Jean-Marc Laherrère 19/12/2008 09:19

Rappel salutaire, Muratet est effectivement un des rares, avec Dominique Manotti et Patrick Pécherot à donner une parole aumonde ouvrier, contrairement à ce qu'il se passe chez nos amis américains ...
Qu'est-ce qu'il devient Muratet ?

jeanjean 19/12/2008 10:00


oui, c'est curieux comme (non)phénomène et le parrallèle avec les Etats-unis accentue encore ce vide.
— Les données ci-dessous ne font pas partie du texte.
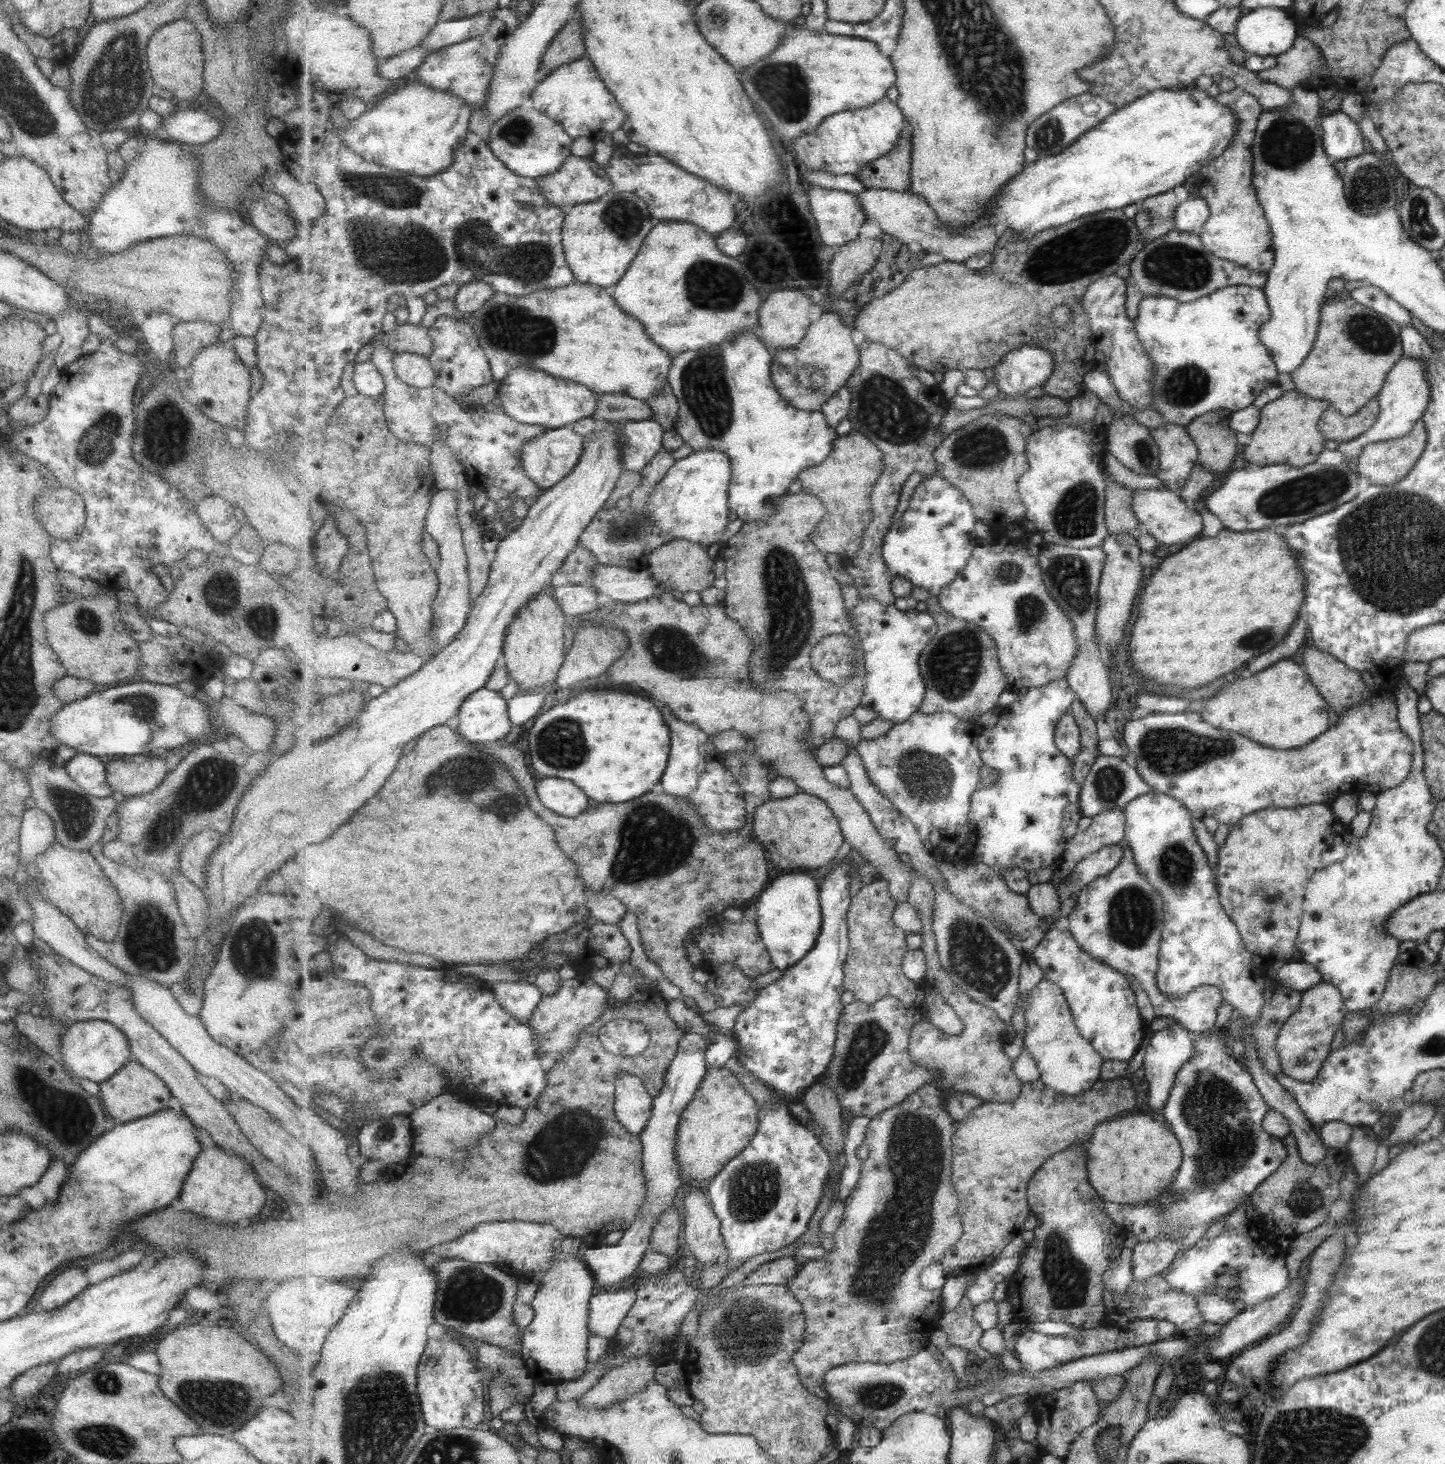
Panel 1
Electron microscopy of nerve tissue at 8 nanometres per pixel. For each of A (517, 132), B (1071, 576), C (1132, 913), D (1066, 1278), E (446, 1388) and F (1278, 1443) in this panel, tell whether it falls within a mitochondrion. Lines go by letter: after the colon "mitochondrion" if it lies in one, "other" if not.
A: mitochondrion
B: mitochondrion
C: mitochondrion
D: mitochondrion
E: other
F: mitochondrion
La réponse est peut-être à chercher du côté de la
sociologie...Tiens, je vais laisser un message sur la liste 813, certains ont sûrement une idée sur la question...
Quid de François Muratet ? c'est vrai qu'il n'a pas écrit depuis un moment. Il me semble qu'il est enseignant (histoire-géographie) en Seine-et-Marne. Je sais aussi qu'il propose d'animer des
ateliers d'écriture et d'illustration en milieu scolaire.